Architect Jacopo Mascheroni transformed an old Italian monastery into a sublimely minimalist loft. Could I live there very happily? You bet your ass I could.
(yes, I’ve been listening to the audio version of The Kid Stays In The Picture as narrated by The Kid himself, Robert Evans. Is it any good? You bet your ass it is)
Aegir Hallmundur, of Ministry of Type recently shared an illustrative piece he created for Wired Magazine. The piece he created is the re-imagining of a US one hundred dollar bank note.
Some elements such as the Paypal, iTunes logo incorporations may be slightly impractical but I don’t believe this was an exercise in practicality and I appreciate every aspect of his design and the issues of pursuing the imperfect perfection he raised in his post are particularly intriguing.
I recall my first encounter with European currency. Aged 16 and traveling outside of the US with a friend, the Dutch Guilder made quite an impression.

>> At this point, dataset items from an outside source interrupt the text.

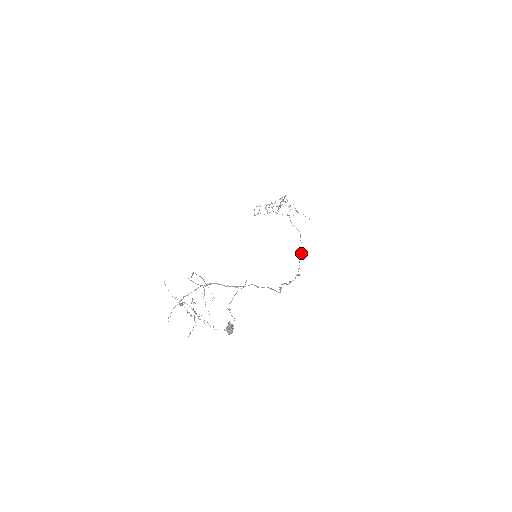
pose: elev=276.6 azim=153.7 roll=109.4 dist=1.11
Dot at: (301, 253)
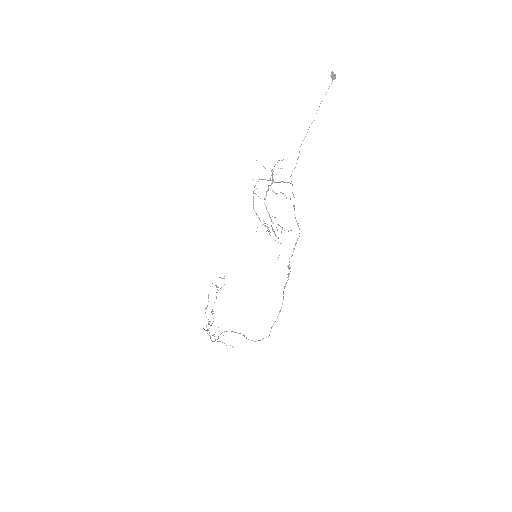
Dot at: occluded
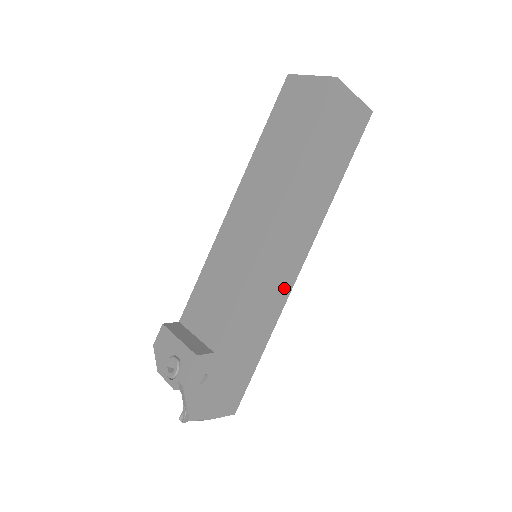
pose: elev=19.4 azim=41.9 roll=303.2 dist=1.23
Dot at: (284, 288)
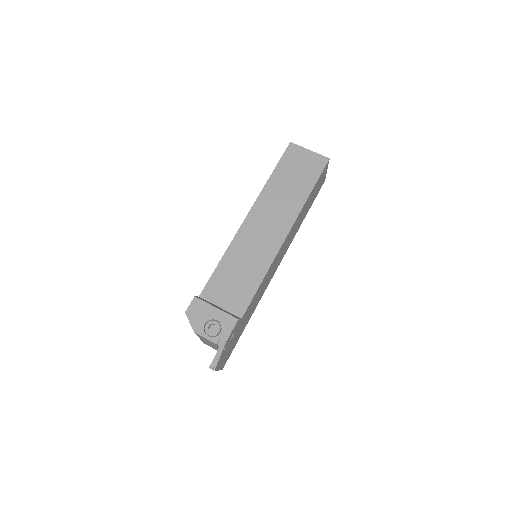
Dot at: (269, 281)
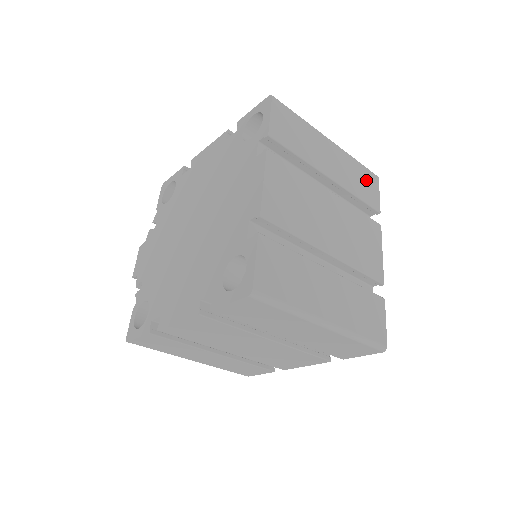
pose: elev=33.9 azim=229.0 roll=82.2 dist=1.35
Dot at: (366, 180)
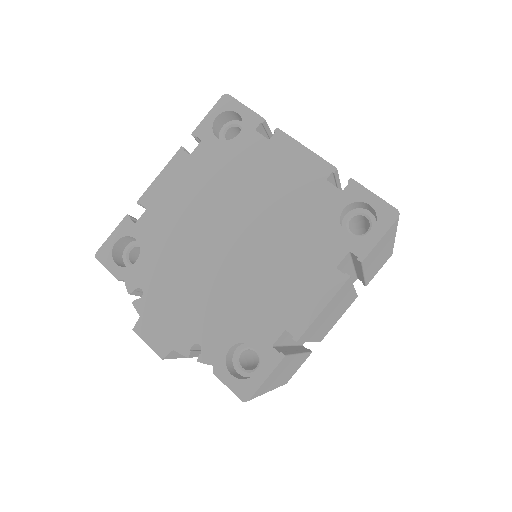
Dot at: occluded
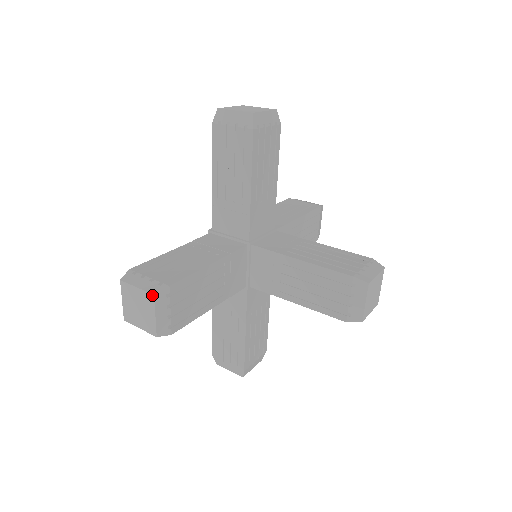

I remember thinking how exotic, how colorful and how utterly absurd it was. It might as well have been play money with all those colors and watermarks. Everyone knew that REAL money was supposed to be green, sober and dull. After a day or so however the naiveté fell away. I was able to discern the denominations with only a glimpse of a note’s folded corner and the watermarking was so cleverly incorporated it dawned how difficult it would have been to forge. Form and function all wrapped up into one.
Of course like the Guilder, currencies and their designs do sometimes fade away.

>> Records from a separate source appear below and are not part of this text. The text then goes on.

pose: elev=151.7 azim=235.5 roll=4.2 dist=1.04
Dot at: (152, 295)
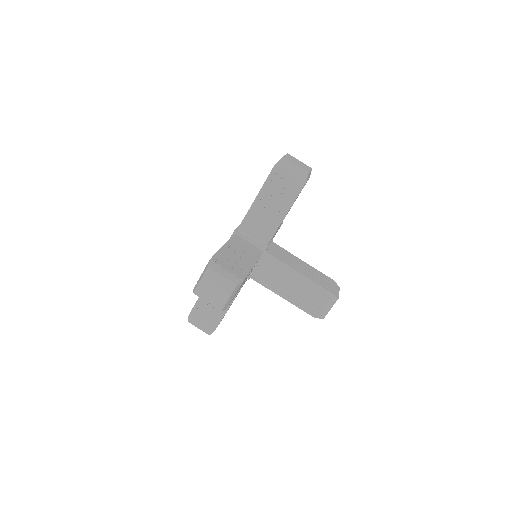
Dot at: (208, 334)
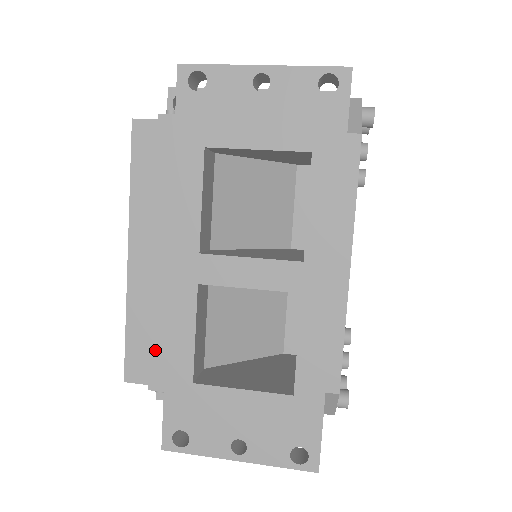
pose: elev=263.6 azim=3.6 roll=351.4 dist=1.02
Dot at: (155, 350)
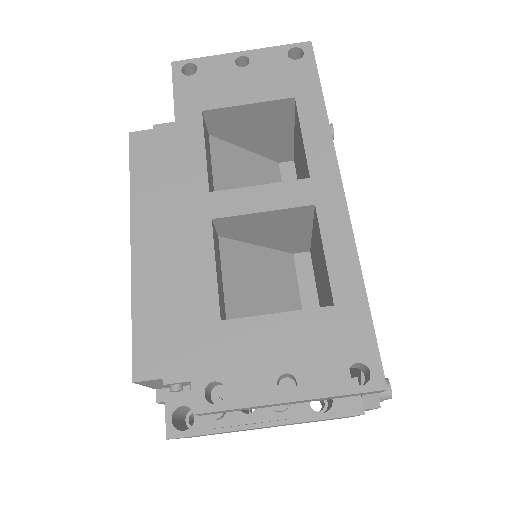
Dot at: (167, 335)
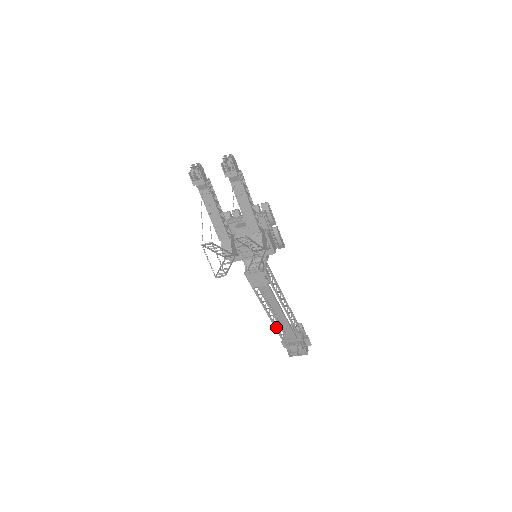
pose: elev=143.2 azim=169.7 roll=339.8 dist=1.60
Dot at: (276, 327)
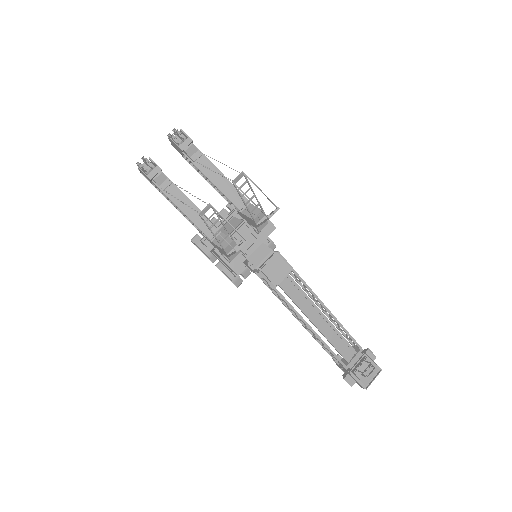
Dot at: (328, 347)
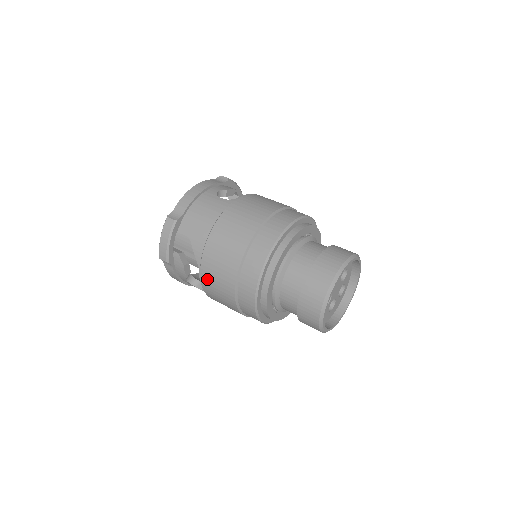
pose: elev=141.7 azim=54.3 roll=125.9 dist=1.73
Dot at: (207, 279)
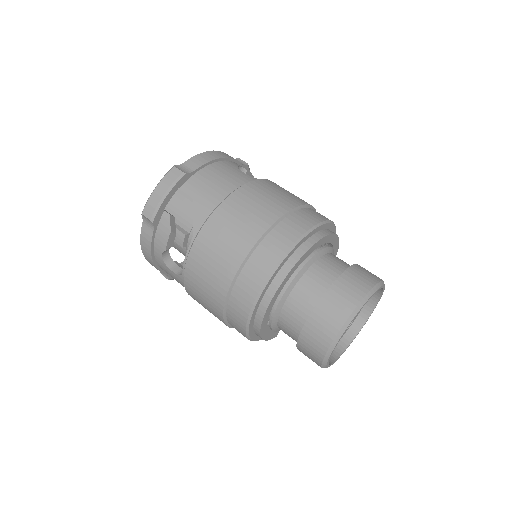
Dot at: (199, 254)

The example below is a Bank of South Carolina Five Dollar note. You can see in this design hints of the US currency we know today.
When currencies evolve rather than die, I’m sure there must be a period of exploration that takes place - though I’d imagine this process is often quite limited and stifled. I’m intrigued then when more adventurous concepts crop up. Japanese designer Mac Funamizu evolved representational aspects of Infographics into coins with each demoniation’s shape representing their respective pie chart ratio. Imagine how quickly a tourist could understand the value of each.
Occasionally bright ideas do actually manage to make their way past bureaucratic jug heads as was the case in 2008 when a young designer by the name of Matthew Dent was the winner of a competition to decide the new look of the UK’s coinage.
While not as adventurous as the Infgraphical concept, Matthew’s design retained all of the history and form of the previous coins but brought a modern twist and elegance by featuring a section from the Royal Arms on the reverse of each coin. The one pound coin displaying the full coat while the others establish a collective whole when seen together.
Happily it seems this process of challenging our design preconceptions with regards to currency is something being actively pursued by some design educators. Jason Santa Maria, a Graphic Designer who is also a faculty member in the MFA Interaction Design Program at the School of Visual Arts, recently challenged his students to design their own local currency. The results were as diverse as the neighborhoods they represented.
It’s so easy to look past the design of the currency we use every day but like most things we take for granted, there is beauty there if we take a moment to stop, look and enquire.